On the road …again!
Afghanistan to Zambia
Chronicles of a Footloose Forester
By Dick Pellek
Nairobi Bombing in 1998
Many years have passed since Al Qaida pulled off the attempted bombing of the US Embassy in Nairobi, Kenya. They didn’t manage to bring down the embassy building but they did manage to inflame the passions of the world that led to a severe weakening of Al Qaida and its message of hatred.
Regardless of what most people now remember about the 7 August 1998 bombing in Nairobi, strong visual reminders of that day remain in archival records. Unfortunately, the Newsweek photo of devastation shown below is not one of the US Embassy building itself, but that of a Kenyan business college building that was located adjacent to the embassy. A 100 foot wide walking mall separated the two buildings, sparing the US Embassy except for several windows that were blown out and extensive interior damage. Indeed, there were people killed (12) within the embassy by flying and shattered glass, but the building itself was otherwise intact after the bombing. Sadly, 218 students and staff of the Kenyan Business College were killed when their building crashed to the ground into a huge mound of rubble.
Alternative perspectives of the rubble and the still standing US Embassy building are available in various photo formats
The left rear corner of the US Embassy building is revealed in a Newsweek photo (not shown) above and another photo taken in August 1998, as shown below.
Some distorted headlines about the Nairobi bombing at the time gave the false impression that the rubble shown was the remains of the US Embassy. Inasmuch as this short chronicle has been deferred for 18 years does not lessen the veracity of its message: the carnage was horrendous but some photos misrepresent the facts on the ground.
Time will not lessen the sadness of that event in 1998. For the Footloose Forester it sadly marks another place where he once stood, walked, and even conducted business; only to have terrorist atrocities visit that same ground. Other places where death and destruction followed the Footloose Forester were at the Dominican Roman Catholic Church in Bahawalpur, Pakistan, the US Embassy in Dar-es-Saalam, Tanzania; and a beach hotel near Mombasa, Kenya.

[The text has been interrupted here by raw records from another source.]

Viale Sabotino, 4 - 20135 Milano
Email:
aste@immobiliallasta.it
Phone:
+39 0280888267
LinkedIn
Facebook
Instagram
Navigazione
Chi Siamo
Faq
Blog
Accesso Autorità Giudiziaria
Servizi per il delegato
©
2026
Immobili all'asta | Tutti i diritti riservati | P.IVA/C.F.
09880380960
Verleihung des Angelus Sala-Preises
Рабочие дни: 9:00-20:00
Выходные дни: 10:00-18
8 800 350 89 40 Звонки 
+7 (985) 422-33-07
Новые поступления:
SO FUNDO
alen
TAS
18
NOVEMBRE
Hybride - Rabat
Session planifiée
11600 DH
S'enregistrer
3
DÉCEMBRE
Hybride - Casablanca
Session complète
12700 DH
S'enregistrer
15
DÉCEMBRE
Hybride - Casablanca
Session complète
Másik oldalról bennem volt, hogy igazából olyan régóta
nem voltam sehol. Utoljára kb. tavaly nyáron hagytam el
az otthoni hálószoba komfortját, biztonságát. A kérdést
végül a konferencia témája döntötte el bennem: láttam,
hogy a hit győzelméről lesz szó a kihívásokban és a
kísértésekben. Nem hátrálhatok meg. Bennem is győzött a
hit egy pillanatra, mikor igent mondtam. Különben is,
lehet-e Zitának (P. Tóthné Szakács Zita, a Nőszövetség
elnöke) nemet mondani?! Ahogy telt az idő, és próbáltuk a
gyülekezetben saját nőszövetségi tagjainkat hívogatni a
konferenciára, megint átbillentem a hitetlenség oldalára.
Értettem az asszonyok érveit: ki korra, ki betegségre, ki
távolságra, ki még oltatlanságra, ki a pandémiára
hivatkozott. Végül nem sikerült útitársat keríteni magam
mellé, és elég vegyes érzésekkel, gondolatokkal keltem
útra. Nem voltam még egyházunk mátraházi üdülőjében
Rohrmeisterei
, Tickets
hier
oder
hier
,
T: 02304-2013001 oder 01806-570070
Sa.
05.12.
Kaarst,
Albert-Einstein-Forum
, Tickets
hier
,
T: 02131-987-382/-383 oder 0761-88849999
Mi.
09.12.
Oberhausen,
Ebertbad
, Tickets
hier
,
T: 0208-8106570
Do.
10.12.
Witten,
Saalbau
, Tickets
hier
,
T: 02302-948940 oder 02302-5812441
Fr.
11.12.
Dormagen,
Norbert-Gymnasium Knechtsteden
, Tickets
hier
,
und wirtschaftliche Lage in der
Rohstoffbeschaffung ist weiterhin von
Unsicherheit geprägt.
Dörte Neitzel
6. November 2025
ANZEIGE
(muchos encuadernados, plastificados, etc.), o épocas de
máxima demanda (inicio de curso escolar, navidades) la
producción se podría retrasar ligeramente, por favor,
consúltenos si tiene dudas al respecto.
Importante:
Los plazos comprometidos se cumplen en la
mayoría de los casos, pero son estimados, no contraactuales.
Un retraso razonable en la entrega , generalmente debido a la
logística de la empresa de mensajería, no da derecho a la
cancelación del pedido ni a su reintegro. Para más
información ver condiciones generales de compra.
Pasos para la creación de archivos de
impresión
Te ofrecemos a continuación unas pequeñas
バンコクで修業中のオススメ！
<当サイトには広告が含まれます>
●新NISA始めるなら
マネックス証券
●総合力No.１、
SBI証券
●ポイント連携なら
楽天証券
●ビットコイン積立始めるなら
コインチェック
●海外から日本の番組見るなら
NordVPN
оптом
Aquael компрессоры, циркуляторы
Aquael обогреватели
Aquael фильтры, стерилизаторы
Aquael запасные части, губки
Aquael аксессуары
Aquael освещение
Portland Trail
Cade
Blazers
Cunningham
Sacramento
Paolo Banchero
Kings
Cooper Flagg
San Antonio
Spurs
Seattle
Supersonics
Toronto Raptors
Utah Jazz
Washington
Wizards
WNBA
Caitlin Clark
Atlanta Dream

Some chronicles are rough and unpolished, much like this one is turning out to be. Until the story is related satisfactorily with other comparative photos of the rubble, many people will continue to believe that the US Embassy building was destroyed that day in August, 1988. Nonetheless, it is time to convert this sad story from a draft into a reminder that the world is still a dangerous place and our enemiies continue to plot against us.